→ Brief
Produce word for word the lines of the data below running from the one that has "<strong>Explore the Full" to the one that has "# <strong>Why Choose", inclusive, and no others.

(Source texts of formatted documents)

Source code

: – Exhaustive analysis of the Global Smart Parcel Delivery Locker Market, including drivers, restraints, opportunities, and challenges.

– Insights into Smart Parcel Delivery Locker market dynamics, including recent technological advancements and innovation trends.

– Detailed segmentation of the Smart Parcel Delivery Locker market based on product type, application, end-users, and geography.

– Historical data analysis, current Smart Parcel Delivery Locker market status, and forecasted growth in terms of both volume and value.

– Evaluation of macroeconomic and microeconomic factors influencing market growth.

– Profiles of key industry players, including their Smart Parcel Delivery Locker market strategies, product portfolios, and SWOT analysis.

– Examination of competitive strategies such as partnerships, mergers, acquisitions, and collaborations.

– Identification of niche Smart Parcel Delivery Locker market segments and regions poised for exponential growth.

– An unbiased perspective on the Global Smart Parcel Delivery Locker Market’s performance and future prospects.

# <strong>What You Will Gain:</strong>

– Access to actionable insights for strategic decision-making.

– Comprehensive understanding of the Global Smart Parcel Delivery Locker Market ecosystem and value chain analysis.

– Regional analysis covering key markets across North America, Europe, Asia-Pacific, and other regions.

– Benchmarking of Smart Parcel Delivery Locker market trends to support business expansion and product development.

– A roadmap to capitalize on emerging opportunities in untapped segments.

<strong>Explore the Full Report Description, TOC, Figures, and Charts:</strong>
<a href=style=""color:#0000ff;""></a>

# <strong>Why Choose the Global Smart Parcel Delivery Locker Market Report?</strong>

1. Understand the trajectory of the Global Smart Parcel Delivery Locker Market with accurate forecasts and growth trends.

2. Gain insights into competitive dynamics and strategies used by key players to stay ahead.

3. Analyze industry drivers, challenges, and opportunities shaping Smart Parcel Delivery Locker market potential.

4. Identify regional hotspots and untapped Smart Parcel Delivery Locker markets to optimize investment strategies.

→ Solution for this problem
<strong>Explore the Full Report Description, TOC, Figures, and Charts:</strong>
<a href=style=""color:#0000ff;""></a>

# <strong>Why Choose the Global Smart Parcel Delivery Locker Market Report?</strong>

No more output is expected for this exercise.